SAN RAMON, Calif. -- Pacific Convenience & Fuels LLC (PC&F) -- a fledgling company that within the last year, has become a major player in the convenience store industry -- says it is not done growing, and in fact, the chain is aggressively working on two "major" acquisitions.

A year ago, PC&F acquired ConocoPhillips' remaining U.S. retail marketing assets, which consisted of nearly 600 company-owned c-store and gas station locations. The purchase was the largest of its kind from an oil company to a private company of PC&F's size in the retail segment, according to Sam Hirbod, president and CEO of the San, Ramon, Calif.-based company.

Since taking over the stores Jan. 30, 2009, the retailer focused on transforming the former ConocoPhillips locations through aesthetic and product changes, and ensuring the same high standards are applied throughout PC&F's entire retail network, which now consists of roughly 335 company-operated stores, 100 fee-operator sites and a handful of dealer locations in California, Colorado, Nevada, Oregon, Texas and Washington.

While this has kept the company's leaders busy, PC&F is still out in the industry looking for growth opportunities. "We are keeping our eyes and ears in the marketplace," Hirbod told CSNews Online. "We've never had a [final] number in mind. We like to prepare ourselves for any opportunity that comes. We've always been formula based, so we want a strong enough platform that can handle the opportunities out there."

In addition to the two major acquisitions the chain is pursuing, PC&F plans to build two to four ground-up locations per year on the 60 land banks it acquired as part of the ConocoPhillips deal. Plus, the company has another dozen locations that it will convert from service bays to full-scale convenience stores, according to Hirbod.
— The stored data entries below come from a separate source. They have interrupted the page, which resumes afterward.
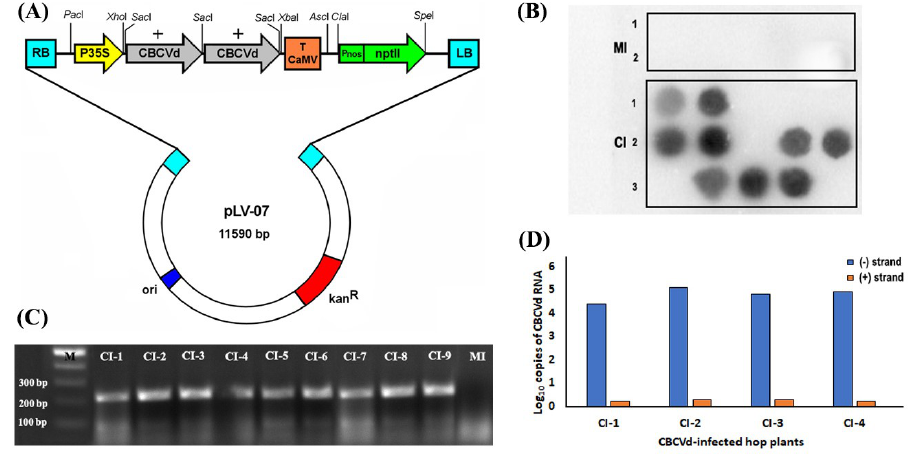
Figure 1. Construction of Citrus bark cracking viroid (CBCVd)-infectious construct and CBCVd detection and quantification: ( A ) Schematic diagram of a plasmid including the CBCVd (+) dimer created by cDNA cloning in Sac I restriction site. The CBCVd (+) dimer was re-cloned from pPCR-Script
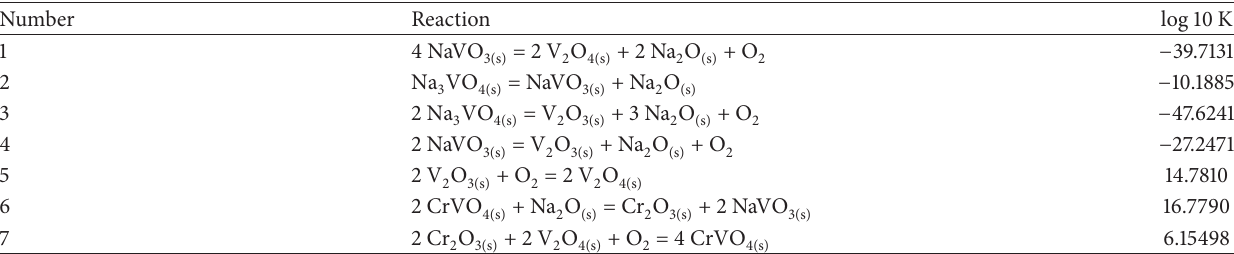
Table 2: Chemical reactions and equilibrium constants for the Cr-Na-V-O system at 700 ∘ C.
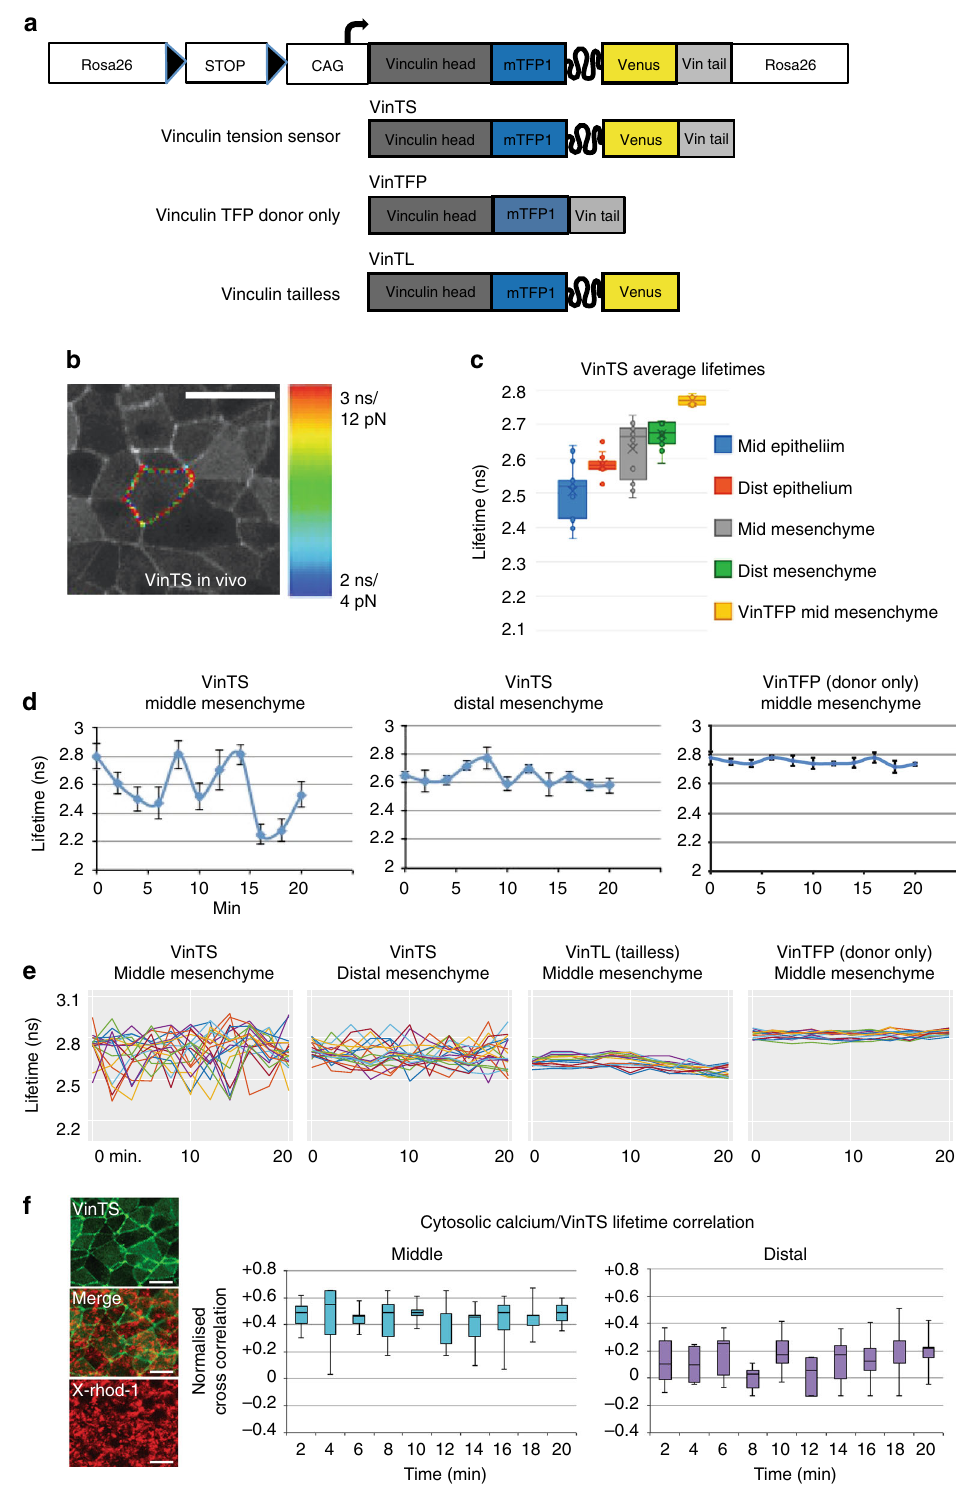
Fig. 6D, Supplementary Movie 27, 28) were diminished in the mutant middle arch. Together, these data imply that Wnt5a acts through the cell polarity and Ca 2 + pathways to promote and orient cell intercalations. The Wnt5a expression domain is biased distally and diminishes steeply within the middle region of the arch, but it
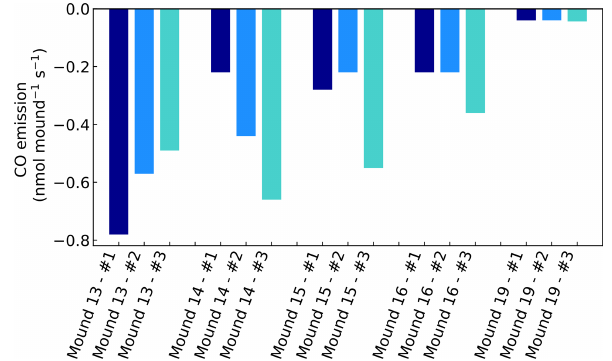
Figure A1. CO emissions of valley mound nos. 13–19, expressed in nmolmound − 1 s − 1 , which represents a collar area of 0.25m 2 . All mounds were measured three times during one week and each series no. (#) was measured on the same day and in the same order.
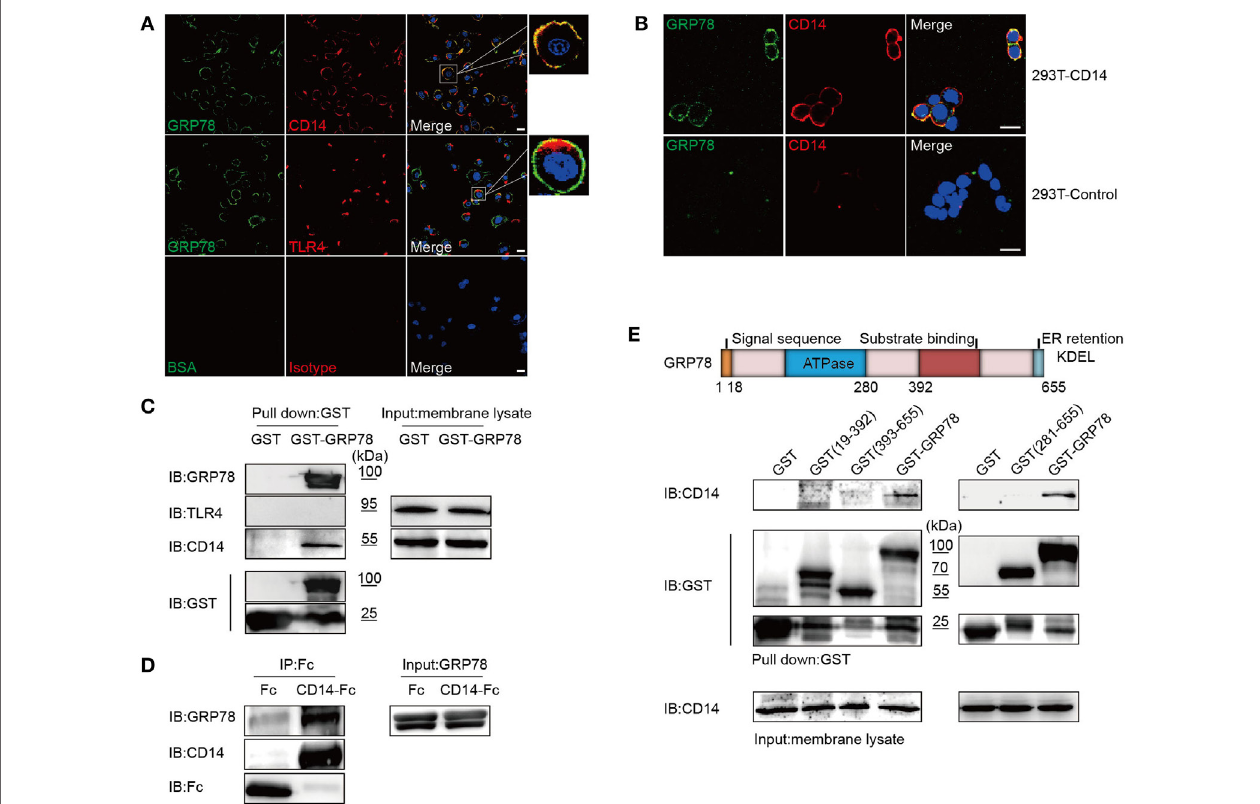
FigUre 4 | grP78 interacts with cD14 . (a) DC2.4 cells were treated with AF488-GRP78 (green) for 1 h at 4°C, and then TLR4 and CD14 (red) were stained. (B) pcDNA3.1-CD14 transiently transfected HEK293T cells were incubated with AF488-GRP78 and then CD14 was stained. Fluorescence localization was determined by confocal laser scanning microscopy. (c) Immunoblotting of the interaction of proteins with GST-GRP78, after incubation with membrane lysates of DC2.4 cells, followed by precipitation by glutathione agarose beads. (D) Protein precipitation study of CD14-Fc with GRP78. The cDNA encoding mouse CD14 was cloned into the pOptiVEC-hIgG1-Fc vector. Recombinant CD14-Fc and Fc control proteins from culture supernatants of HEK293T cells transiently transfected with plasmids were immobilized onto protein G-agarose, followed by incubation with GRP78 at 4°C overnight. The precipitates were immunoblotted using antibody specific for hIgG1-Fc, GRP78, and CD14. (e) Schematic representation of recombinant GRP78 (upper). Interaction of GRP78 fragments (amino acids in parentheses) with CD14 was assessed by GST precipitation, as described in (D) . All images for all panels are representative of at least three independent experiments in which > 100 cells were examined and > 95% of cells showed similar staining. Scale bar, 20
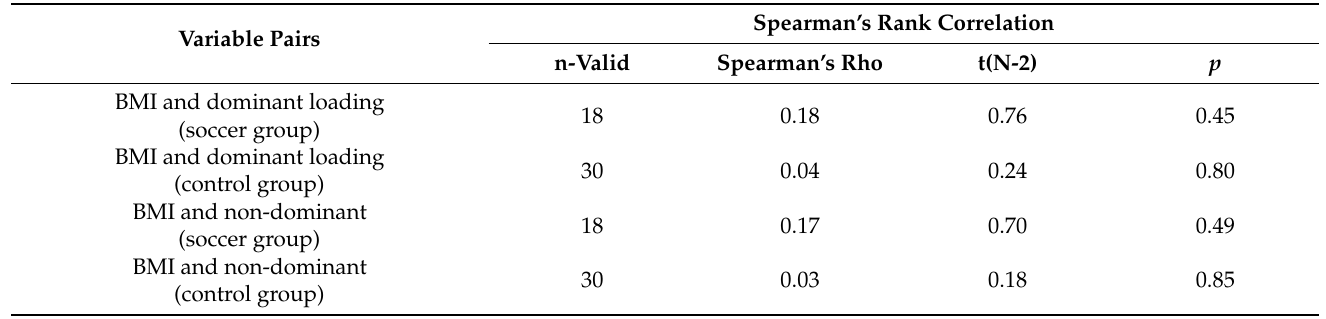
Table 4. Spearman’s rank correlation coefficients of BMI (body mass index) and load in the dominant and non-dominant limbs in the static test in both study groups.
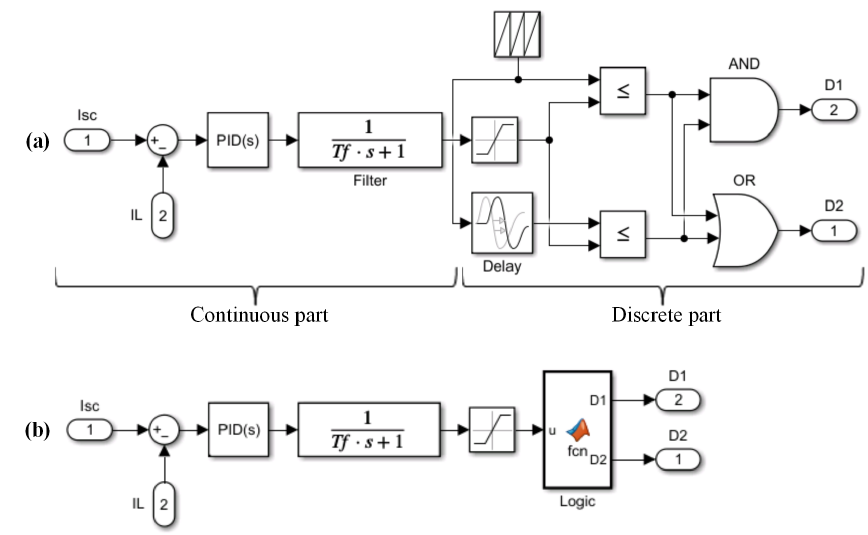
Figure 7. Control system of the solar simulator: ( a ) discrete option; ( b ) continuous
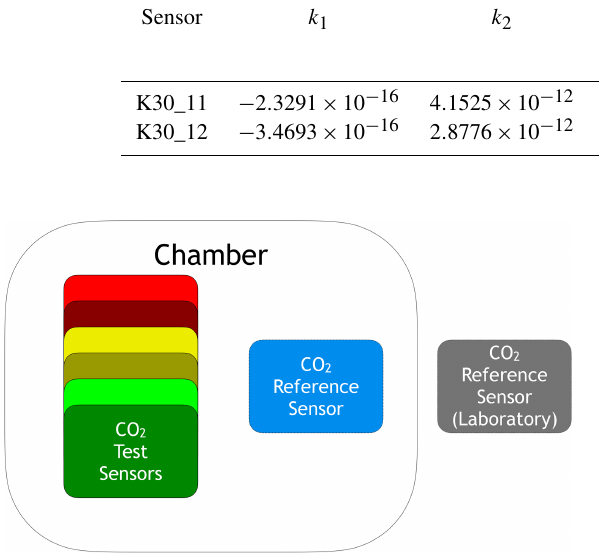
Figure 4. Diagram for the sensor placement during the temperature and relative humidity experiments at the Oklahoma Mesonet Cali- bration Laboratory. Six test sensors were placed inside the chamber with a reference sensor, and another reference sensor was placed outside to detect possible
Even with these big plans, though, Pacific Convenience & Fuels hopes to stay under the radar. Hirbod said he and his team try hard to keep their focus solely on the business, and not get caught up in industry reputations.

"Sometimes reputations can make you bigger or smaller than you are. We have our own set of standards that we think are very high," Hirbod explained. "Making noise is not what we're about. We like to make noise by our actions."